Strait of Hormuz shipping slows sharply as Iran re-closes waterway, citing US and Israeli violations of the interim peace deal
Oil prices rose on Monday after shipping through the Strait of Hormuz — the narrow chokepoint through which roughly 20% of the world's oil supply passes — fell sharply, following Iran's announcement that it had again closed the waterway. Tehran cited violations of the interim peace deal by Israel and the United States as justification. The closure came as the first formal talks between US and Iranian officials under the interim peace deal got off to a difficult start at the Lake Lucerne Summit in Switzerland on 21 June.
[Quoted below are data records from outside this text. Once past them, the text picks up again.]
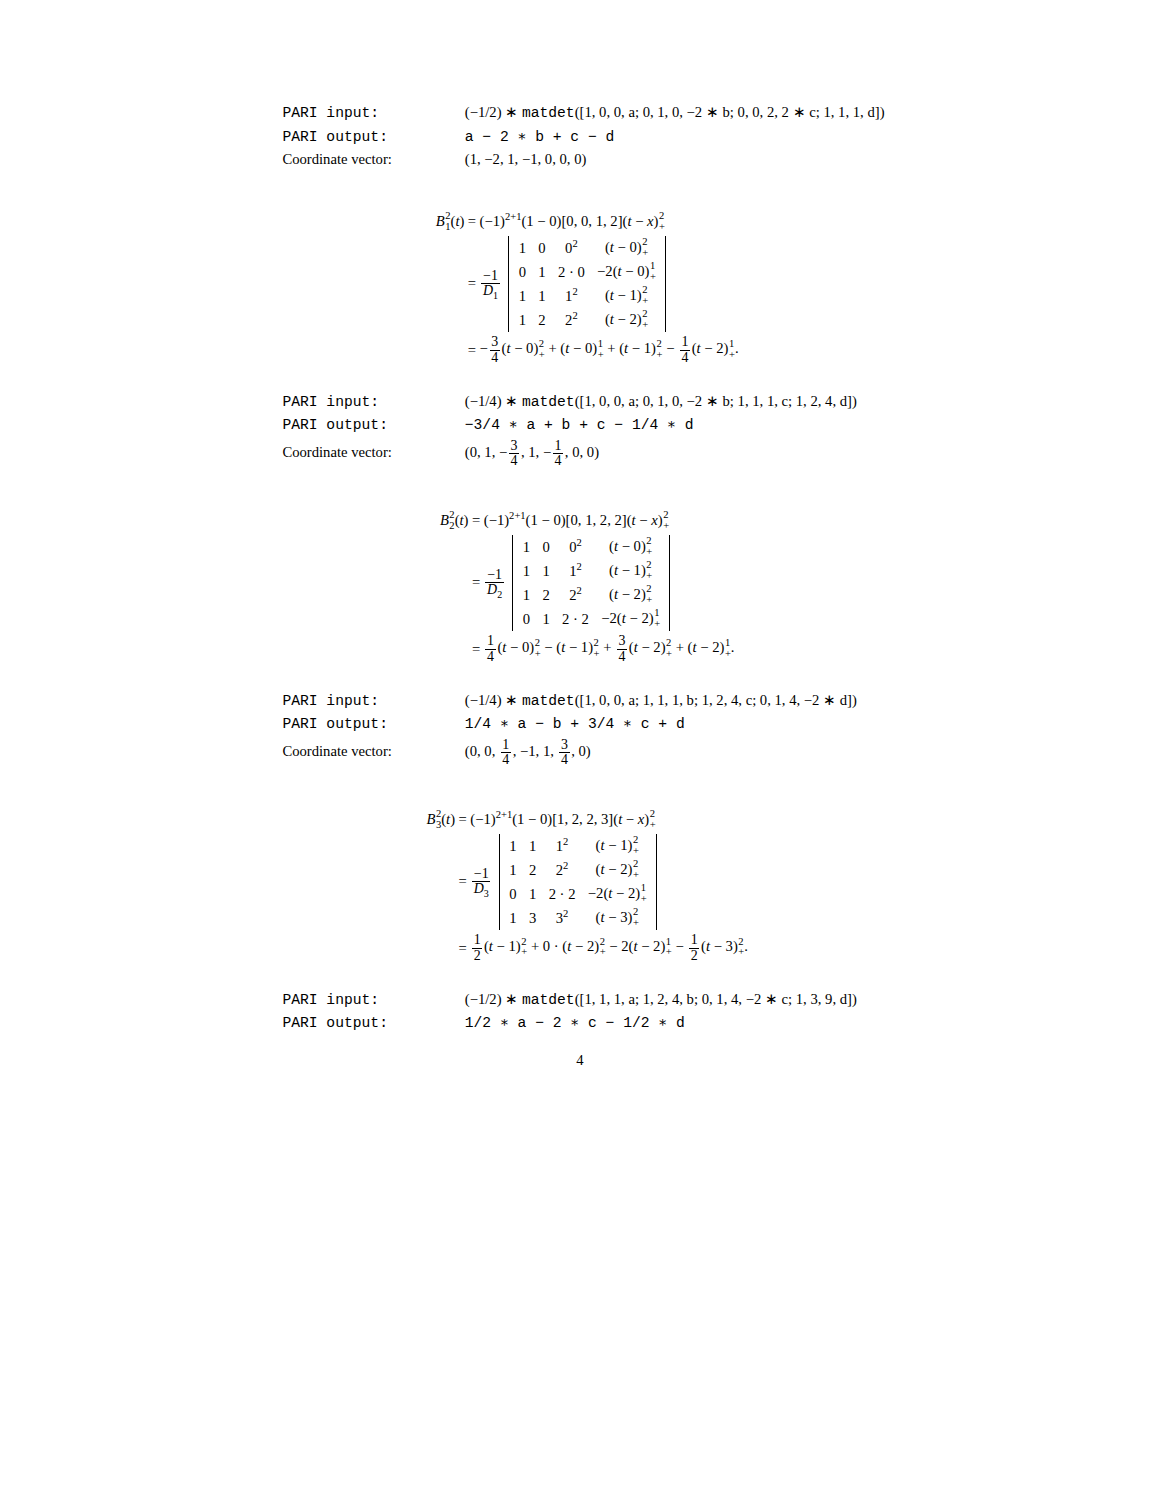PARI input:
(−1/2) ∗ matdet([1, 0, 0, a; 0, 1, 0, −2 ∗ b; 0, 0, 2, 2 ∗ c; 1, 1, 1, d])
PARI output:
a − 2 ∗ b + c − d
Coordinate vector:
(1, −2, 1, −1, 0, 0, 0)
| B 2 1 ( t ) | = | (−1) 2+1 (1 − 0)[0, 0, 1, 2]( t − x ) 2 + |
| | = | −1 D 1 / 1 / 0 / 0 2 / ( t − 0) 2 + / / 0 / 1 / 2 · 0 / −2( t − 0) 1 + / / 1 / 1 / 1 2 / ( t − 1) 2 + / / 1 / 2 / 2 2 / ( t − 2) 2 + / |
| | = | − 3 4 ( t − 0) 2 + + ( t − 0) 1 + + ( t − 1) 2 + − 1 4 ( t − 2) 1 + . |
PARI input:
(−1/4) ∗ matdet([1, 0, 0, a; 0, 1, 0, −2 ∗ b; 1, 1, 1, c; 1, 2, 4, d])
PARI output:
−3/4 ∗ a + b + c − 1/4 ∗ d
Coordinate vector:
(0, 1, −34, 1, −14, 0, 0)
| B 2 2 ( t ) | = | (−1) 2+1 (1 − 0)[0, 1, 2, 2]( t − x ) 2 + |
| | = | −1 D 2 / 1 / 0 / 0 2 / ( t − 0) 2 + / / 1 / 1 / 1 2 / ( t − 1) 2 + / / 1 / 2 / 2 2 / ( t − 2) 2 + / / 0 / 1 / 2 · 2 / −2( t − 2) 1 + / |
| | = | 1 4 ( t − 0) 2 + − ( t − 1) 2 + + 3 4 ( t − 2) 2 + + ( t − 2) 1 + . |
PARI input:
(−1/4) ∗ matdet([1, 0, 0, a; 1, 1, 1, b; 1, 2, 4, c; 0, 1, 4, −2 ∗ d])
PARI output:
1/4 ∗ a − b + 3/4 ∗ c + d
Coordinate vector:
(0, 0, 14, −1, 1, 34, 0)
| B 2 3 ( t ) | = | (−1) 2+1 (1 − 0)[1, 2, 2, 3]( t − x ) 2 + |
| | = | −1 D 3 / 1 / 1 / 1 2 / ( t − 1) 2 + / / 1 / 2 / 2 2 / ( t − 2) 2 + / / 0 / 1 / 2 · 2 / −2( t − 2) 1 + / / 1 / 3 / 3 2 / ( t − 3) 2 + / |
| | = | 1 2 ( t − 1) 2 + + 0 · ( t − 2) 2 + − 2( t − 2) 1 + − 1 2 ( t − 3) 2 + . |
PARI input:
(−1/2) ∗ matdet([1, 1, 1, a; 1, 2, 4, b; 0, 1, 4, −2 ∗ c; 1, 3, 9, d])
PARI output:
1/2 ∗ a − 2 ∗ c − 1/2 ∗ d
4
The number of ships transiting the Strait dropped materially on Sunday, according to shipping data cited by Reuters. Oil prices responded by rising on the supply-disruption risk, reversing earlier optimism from Asian markets that had been pricing in a more stable peace process. Separately, Russia claims to have repelled a Ukrainian drone attack on an oil refinery in the Tyumen region, adding a second front of energy infrastructure risk to global markets. Moscow also shot down close to 60 drones over the capital over the weekend, with Moscow airports temporarily disrupted before reopening. For energy and infrastructure lawyers, the combination of Hormuz closure risk and drone attacks on refinery infrastructure raises live questions around force majeure clauses in long-term energy supply contracts, shipping insurance coverage under war-risk exclusions, and the legal status of sanctions unwinding in a partial peace deal context.
Why this matters
Each re-closure of the Strait of Hormuz creates direct work for energy lawyers advising on force majeure (a contract clause excusing performance where circumstances beyond a party's control make delivery impossible) provisions in oil supply agreements, LNG (liquefied natural gas) offtake contracts, and long-term power purchase agreements. Shipping lawyers are simultaneously fielding questions about war-risk insurance coverage as the legal status of the Hormuz closure — is it a belligerent act, a sovereign right, or a treaty violation? — remains contested. The peace deal's fragility also affects sanctions lawyers: the partial unwinding of Iran sanctions creates a legal grey zone for companies considering re-entry to Iranian markets, since re-engaging before formal sanctions removal carries significant exposure under both US and UK/EU sanctions regimes. The drone attack on the Tyumen refinery adds a separate strand of energy infrastructure risk requiring insurance and contract law analysis.
On the Ground
A trainee on an energy infrastructure or shipping finance matter would be reviewing grid connection agreement equivalents in the LNG context — specifically, analysing force majeure and change-in-law clauses in supply contracts, summarising regulatory filing requirements triggered by disruption to energy supply chains, and coordinating sanctions screening memos for clients considering Iran market re-entry.
Interview prep
Soundbite
Every Hormuz closure triggers force majeure analysis across dozens of live energy supply contracts — that is immediate, billable work for energy practices.
Question you might get
“What legal issues arise for a UK energy company that signed preliminary contracts to re-enter Iranian markets under the interim peace deal, if Iran now re-closes the Strait of Hormuz?”
Full answer
Iran has again closed the Strait of Hormuz, citing violations of the interim peace deal, causing shipping volumes to drop sharply and oil prices to rise. For energy lawyers, each closure event triggers an immediate review of force majeure provisions in oil supply, LNG offtake, and power purchase agreements to assess whether delivery obligations are excused. The fragility of the peace process also creates a live sanctions dilemma: companies that began planning for Iran market re-entry following the preliminary deal must now reassess their timeline, since re-engaging before formal sanctions removal exposes them to liability under US OFAC rules and UK/EU equivalents. The wider picture is that Middle East energy instability is sustaining a structural demand for legal advice at the intersection of energy supply contracts, sanctions compliance, and shipping insurance — a combination that sits squarely across Magic Circle and elite US firm energy and commodities practices. This suggests the Iran situation will continue to generate material legal work irrespective of whether the peace process ultimately succeeds.